§ **Supplied material**
::::
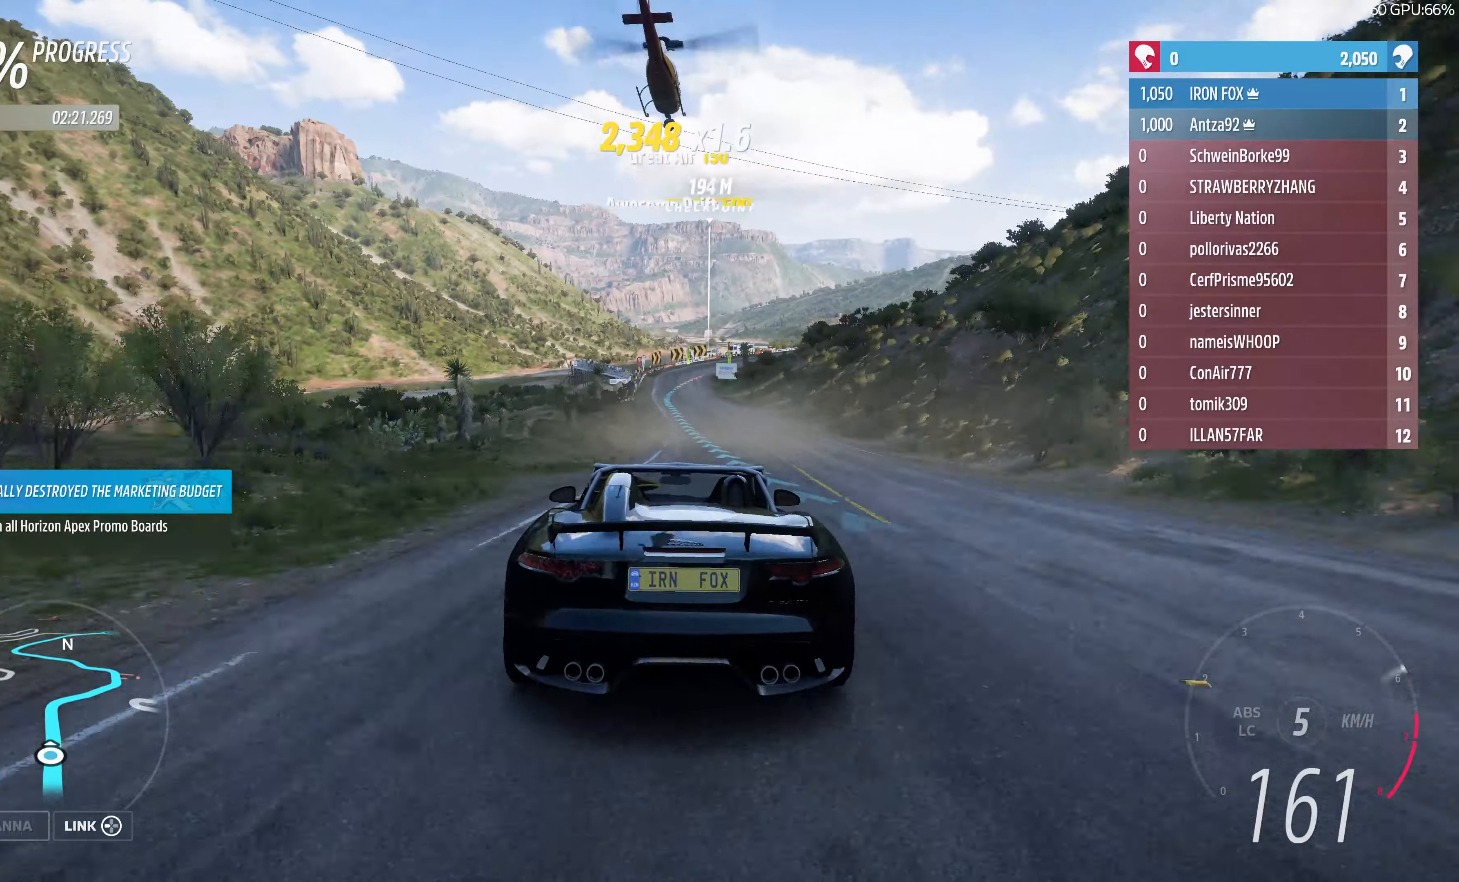
{"buttons": ["R2"], "left_stick": "center", "right_stick": "center", "events": [[200, "left_stick", "center"]]}
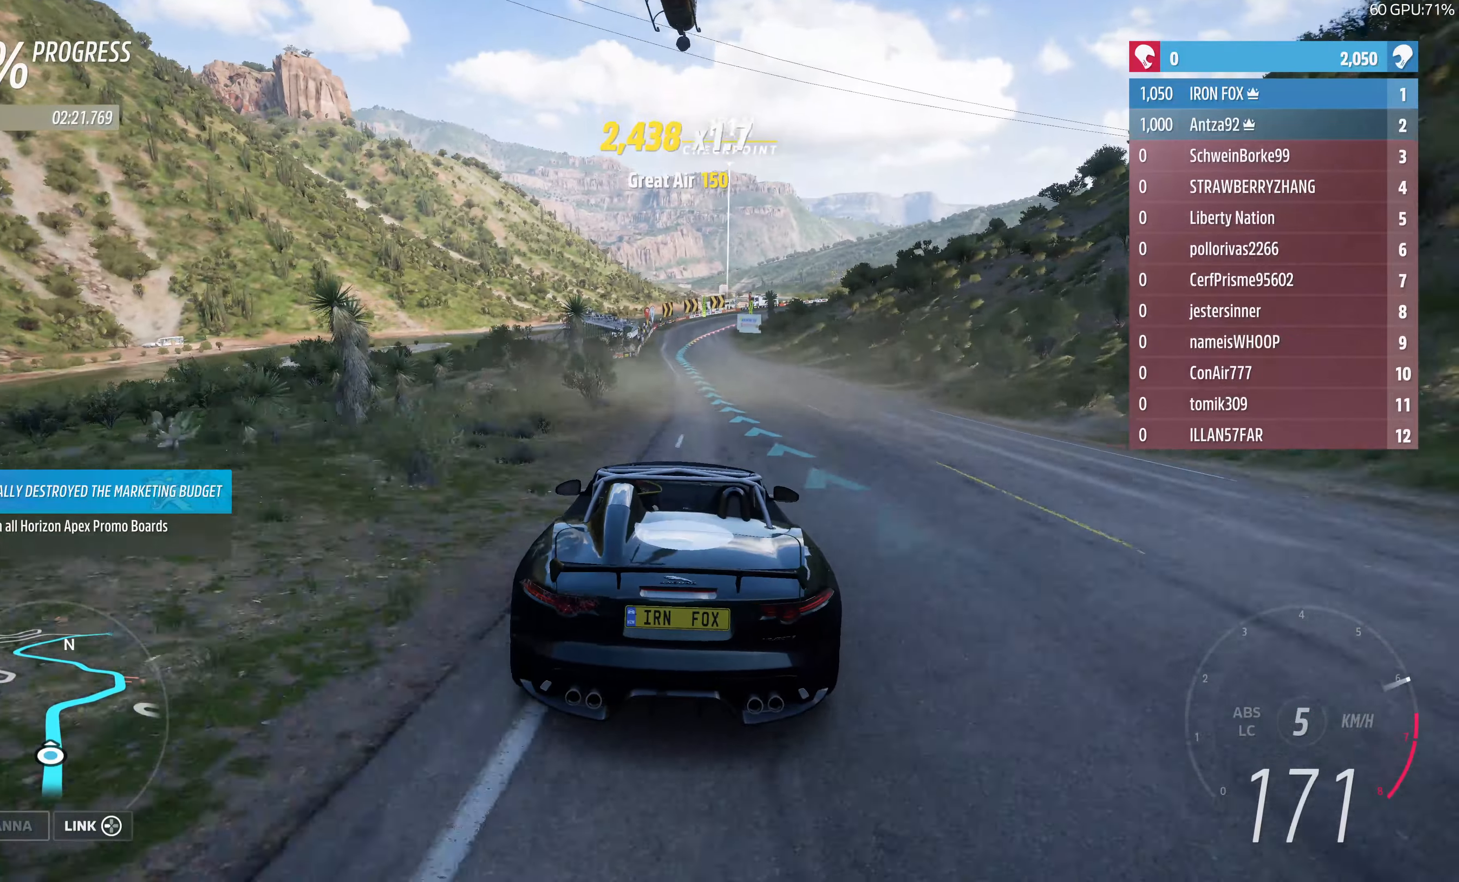
{"buttons": ["R2"], "left_stick": "center", "right_stick": "center", "events": []}
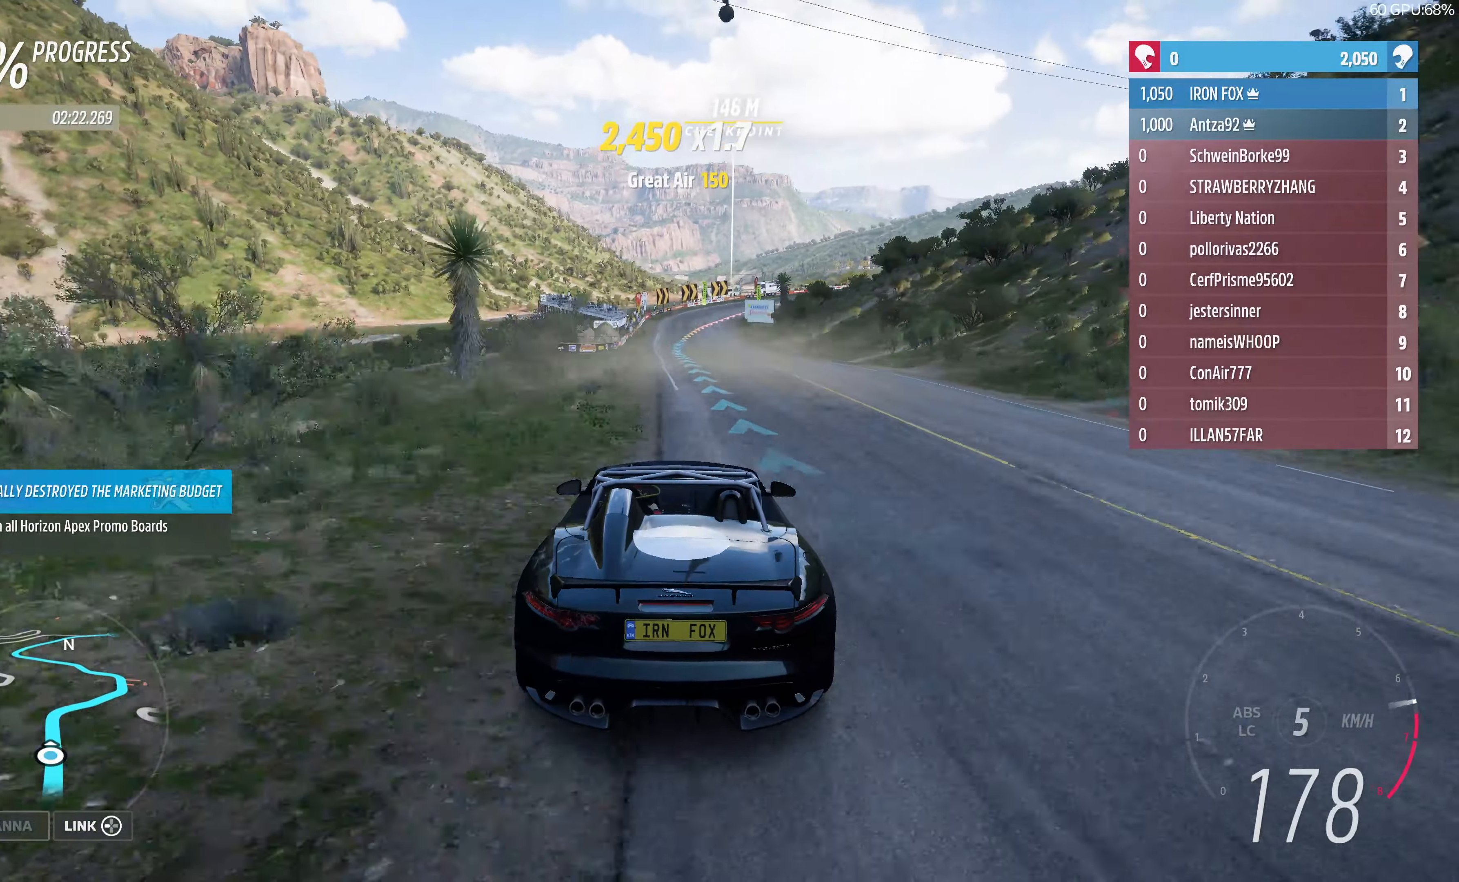
{"buttons": ["R2"], "left_stick": "center", "right_stick": "center", "events": [[133, "left_stick", "up-left"], [200, "left_stick", "center"]]}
::::
Reproduce every line of the material precisely, omitting its pictures.

{"buttons": ["R2"], "left_stick": "center", "right_stick": "center", "events": [[200, "left_stick", "center"]]}
{"buttons": ["R2"], "left_stick": "center", "right_stick": "center", "events": []}
{"buttons": ["R2"], "left_stick": "center", "right_stick": "center", "events": [[133, "left_stick", "up-left"], [200, "left_stick", "center"]]}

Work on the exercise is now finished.